Small railroad in Arkansas and Louisiana, USA

The Arkansas Southern Railroad Company was a small carrier with track in Arkansas and Louisiana. It was incorporated in 1892 and merged out of existence in 1905.

==History==
The line was incorporated on August 29, 1892, in Arkansas. A mention in an 1898 newspaper says the line extended from El Dorado to Junction City, while making active efforts to extend through to the Gulf of Mexico. Meanwhile, another railroad, the Alexandria, Junction City & Shreveport Railway Company, had been organized and chartered on June 29, 1897, under the laws of Louisiana for the purpose of building a railroad from Junction City, via Ruston, to the town of Winnfield, Louisiana. That company was merged into the Arkansas Southern in March 1899, with the combined entity continuing as the Arkansas Southern Railroad Company. Stock certificates from 1900 say the line was incorporated in both Arkansas and Louisiana.

The railroad completed the mainline from El Dorado into Winnfield around April 1901. As shown in a mid-1901 listing in the Official Railway Guide, the line ran south from El Dorado through small settlements in Union County, Arkansas, like Cargile, Upland and Cornie before encountering Junction City on the Arkansas/Louisiana border. It continued into Union Parish, Louisiana, going through Lille and Bernice. In Lincoln Parish, the line went through Dubach and Vienna into the junction at Ruston. It continued south into Winn Parrish and towns like Dodson and Tannehill before terminating in Winnfield. The listing indicates an intent to complete the line to the Gulf Coast, and specifically to a location marked as New Sabine City, also referred to as just Sabine City, immediately to the west of Port Arthur in Texas. But, a description of the railroad on its end-of-service date does not indicate the line reached any destination south of Winnfield.

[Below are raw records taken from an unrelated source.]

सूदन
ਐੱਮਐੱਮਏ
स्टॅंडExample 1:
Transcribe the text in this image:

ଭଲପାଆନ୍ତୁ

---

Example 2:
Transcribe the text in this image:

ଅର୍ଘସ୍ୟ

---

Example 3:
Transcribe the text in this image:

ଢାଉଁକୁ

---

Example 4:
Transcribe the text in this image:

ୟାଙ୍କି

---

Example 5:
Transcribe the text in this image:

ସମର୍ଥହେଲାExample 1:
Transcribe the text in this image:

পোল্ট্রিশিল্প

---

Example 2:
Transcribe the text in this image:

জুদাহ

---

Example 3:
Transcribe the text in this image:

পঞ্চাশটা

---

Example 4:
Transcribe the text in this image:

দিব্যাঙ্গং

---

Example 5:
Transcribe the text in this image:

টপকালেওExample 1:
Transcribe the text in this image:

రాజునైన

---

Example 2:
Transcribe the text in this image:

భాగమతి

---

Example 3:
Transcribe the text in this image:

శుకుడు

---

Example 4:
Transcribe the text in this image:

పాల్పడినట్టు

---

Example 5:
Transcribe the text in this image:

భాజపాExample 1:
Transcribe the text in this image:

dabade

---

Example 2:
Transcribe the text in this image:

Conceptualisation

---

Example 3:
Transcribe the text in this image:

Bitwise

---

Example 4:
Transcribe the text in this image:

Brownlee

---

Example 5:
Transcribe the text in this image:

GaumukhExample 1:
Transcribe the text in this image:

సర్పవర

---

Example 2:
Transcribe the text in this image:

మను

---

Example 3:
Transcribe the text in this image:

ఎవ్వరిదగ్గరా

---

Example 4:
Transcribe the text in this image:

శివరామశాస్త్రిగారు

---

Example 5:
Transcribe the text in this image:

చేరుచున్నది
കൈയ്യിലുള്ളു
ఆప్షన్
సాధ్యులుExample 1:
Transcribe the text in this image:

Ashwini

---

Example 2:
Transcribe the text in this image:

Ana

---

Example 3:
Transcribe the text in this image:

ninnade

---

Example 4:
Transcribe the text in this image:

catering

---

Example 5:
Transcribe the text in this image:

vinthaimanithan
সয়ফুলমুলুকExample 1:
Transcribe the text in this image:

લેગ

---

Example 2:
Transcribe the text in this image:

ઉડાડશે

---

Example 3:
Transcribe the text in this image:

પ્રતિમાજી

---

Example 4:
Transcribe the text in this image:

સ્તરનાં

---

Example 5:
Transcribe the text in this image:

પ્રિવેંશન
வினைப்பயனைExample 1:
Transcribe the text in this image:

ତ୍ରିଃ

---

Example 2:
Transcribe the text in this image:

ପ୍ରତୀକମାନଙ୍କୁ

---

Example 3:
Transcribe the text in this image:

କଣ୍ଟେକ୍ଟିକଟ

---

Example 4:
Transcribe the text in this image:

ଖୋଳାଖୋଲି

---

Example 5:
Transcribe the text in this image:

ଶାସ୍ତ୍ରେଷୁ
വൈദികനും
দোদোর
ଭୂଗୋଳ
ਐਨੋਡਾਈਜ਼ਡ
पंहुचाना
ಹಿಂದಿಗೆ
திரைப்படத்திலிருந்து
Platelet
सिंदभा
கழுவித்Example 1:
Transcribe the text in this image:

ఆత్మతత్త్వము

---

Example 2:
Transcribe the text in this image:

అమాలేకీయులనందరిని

The 1901 listing also shows one branch line, called the Magnolia Branch, which left the mainline at Cornie and ran northwest through Neil and Glidden to Parnell, Arkansas. The stated intent was for the line to continue north through Magnolia, Arkansas, with a projected intersection with the tracks of the St. Louis, Iron Mountain and Southern Railway north of Magnolia. However, the description of the extent of the railroad on its end-of-service date does not mention the Magnolia branch.

Besides carrying passengers, the railroad clearly had its eyes on agricultural traffic, particularly timber, in the region. In the 1901 listing, the railroad says, "This line is located near the centre of an exceedingly productive section between the Red and Ouachita Rivers: splendidly watered and exceedingly healthy. Intervening between the cultivated sections exists the most extensive virgin yellow pine forests in the South." At one point the line built a 5-mile spur to a small lumber mill in Wesson, Arkansas, which it continued to own but allowed the mill to operate. However, the mill later incorporated its own railroad, the El Dorado and Wesson Railway, and built its own line 10 miles to connect with another carrier.

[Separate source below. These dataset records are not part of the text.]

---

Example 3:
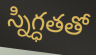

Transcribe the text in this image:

స్నిగ్ధతతో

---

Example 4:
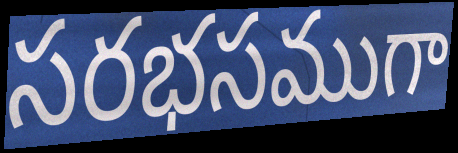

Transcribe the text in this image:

సరభసముగా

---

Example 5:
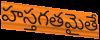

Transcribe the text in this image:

హస్తగతమైతే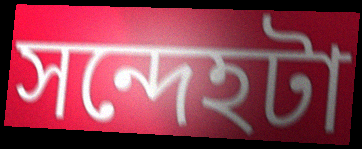
সন্দেহটাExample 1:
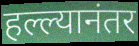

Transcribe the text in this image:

हल्ल्यानंतर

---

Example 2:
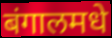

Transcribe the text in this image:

बंगालमधे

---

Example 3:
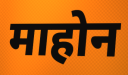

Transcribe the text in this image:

माहोन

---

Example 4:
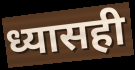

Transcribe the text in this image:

ध्यासही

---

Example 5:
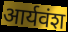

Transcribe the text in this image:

आर्यवंश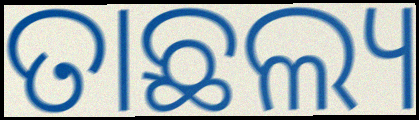
ତାଛଲ୍ୟ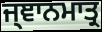
ਜ੍ਞਾਨਮਾਤ੍ਰ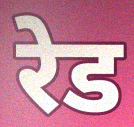
रेड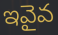
ఇవైవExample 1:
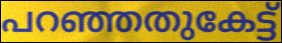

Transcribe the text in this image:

പറഞ്ഞതുകേട്ട്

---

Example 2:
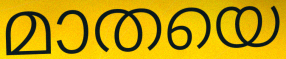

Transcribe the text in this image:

മാതയെ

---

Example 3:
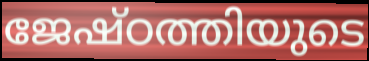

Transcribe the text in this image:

ജേഷ്ഠത്തിയുടെ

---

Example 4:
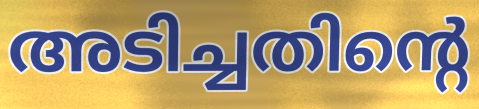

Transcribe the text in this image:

അടിച്ചതിന്റെ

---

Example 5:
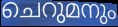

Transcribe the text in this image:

ചെറുമനുംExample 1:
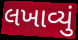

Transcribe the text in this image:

લખાવ્યું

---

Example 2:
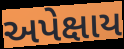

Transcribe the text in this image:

અપેક્ષાય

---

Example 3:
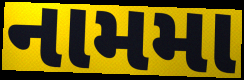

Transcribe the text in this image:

નામમા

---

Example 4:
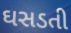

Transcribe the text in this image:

ઘસડતી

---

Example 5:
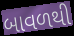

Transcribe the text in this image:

બાવળથી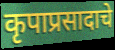
कृपाप्रसादाचेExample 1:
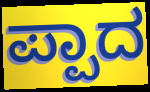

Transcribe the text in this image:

ಪ್ಪಾದ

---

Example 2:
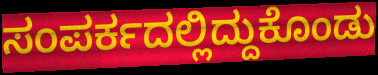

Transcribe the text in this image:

ಸಂಪರ್ಕದಲ್ಲಿದ್ದುಕೊಂಡು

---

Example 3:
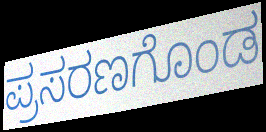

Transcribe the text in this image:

ಪ್ರಸರಣಗೊಂಡ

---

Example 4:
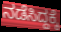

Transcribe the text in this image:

ನಡೆಸಿದ್ದಕ್ಕೆ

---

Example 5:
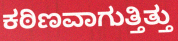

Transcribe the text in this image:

ಕಠಿಣವಾಗುತ್ತಿತ್ತು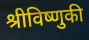
श्रीविष्णुकी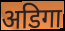
अडिगा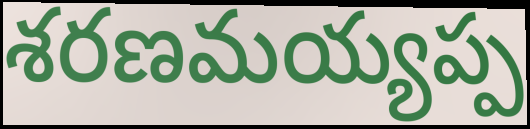
శరణమయ్యప్ప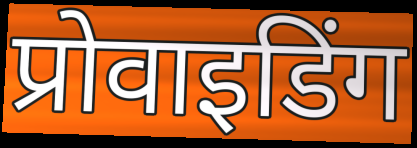
प्रोवाइडिंग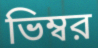
ভিম্বর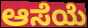
ಆಸೆಯೆ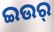
ଇଉର୍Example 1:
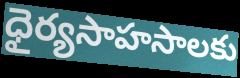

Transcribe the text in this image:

ధైర్యసాహసాలకు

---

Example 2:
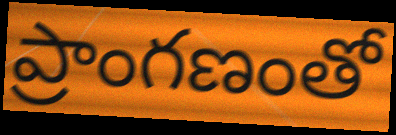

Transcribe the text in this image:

ప్రాంగణంతో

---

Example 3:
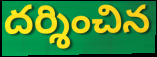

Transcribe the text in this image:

దర్శించిన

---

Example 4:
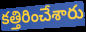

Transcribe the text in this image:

కత్తిరించేశారు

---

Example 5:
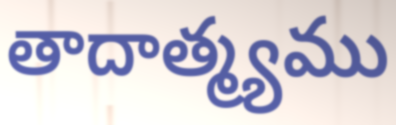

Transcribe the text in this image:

తాదాత్మ్యము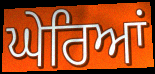
ਘੇਰਿਆਂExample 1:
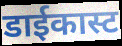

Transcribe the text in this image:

डाईकास्ट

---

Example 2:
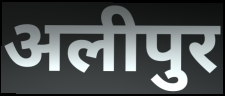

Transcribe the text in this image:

अलीपुर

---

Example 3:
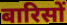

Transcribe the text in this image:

बारिसों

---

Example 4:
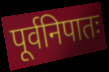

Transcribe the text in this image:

पूर्वनिपातः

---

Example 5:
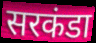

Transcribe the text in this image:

सरकंडा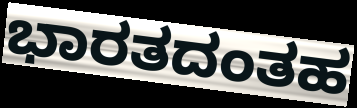
ಭಾರತದಂತಹ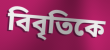
বিবৃতিকেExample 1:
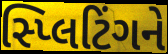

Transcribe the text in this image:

સ્પ્લિટિંગને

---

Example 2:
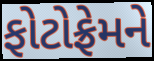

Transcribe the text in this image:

ફોટોફ્રેમને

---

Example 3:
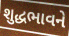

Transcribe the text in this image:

શુદ્ધભાવને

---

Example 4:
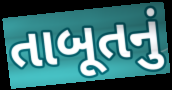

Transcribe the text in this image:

તાબૂતનું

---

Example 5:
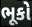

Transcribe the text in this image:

ભૂકોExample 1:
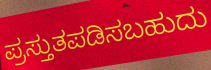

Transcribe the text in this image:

ಪ್ರಸ್ತುತಪಡಿಸಬಹುದು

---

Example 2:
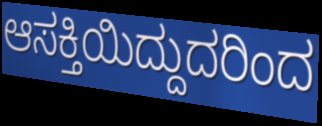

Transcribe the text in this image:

ಆಸಕ್ತಿಯಿದ್ದುದರಿಂದ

The line as built interchanged with the St. Louis, Iron Mountain & Southern Railway at El Dorado, and with the Vicksburg, Shreveport and Pacific Railway at Ruston for connections to Monroe and Shreveport, Louisiana. The stated intent was for the line's own branches to someday extend to Monroe and Shreveport, but there is no indication these were built.

On October 31, 1905, the Arkansas Southern Railway was merged with another carrier, the Rock Island, Arkansas and Louisiana Railroad, to which the 98-mile El Dorado-to-Winnfield line was contributed. The Rock Island, Arkanasas, and Louisiana was a subsidiary of the Chicago, Rock Island and Pacific Railroad.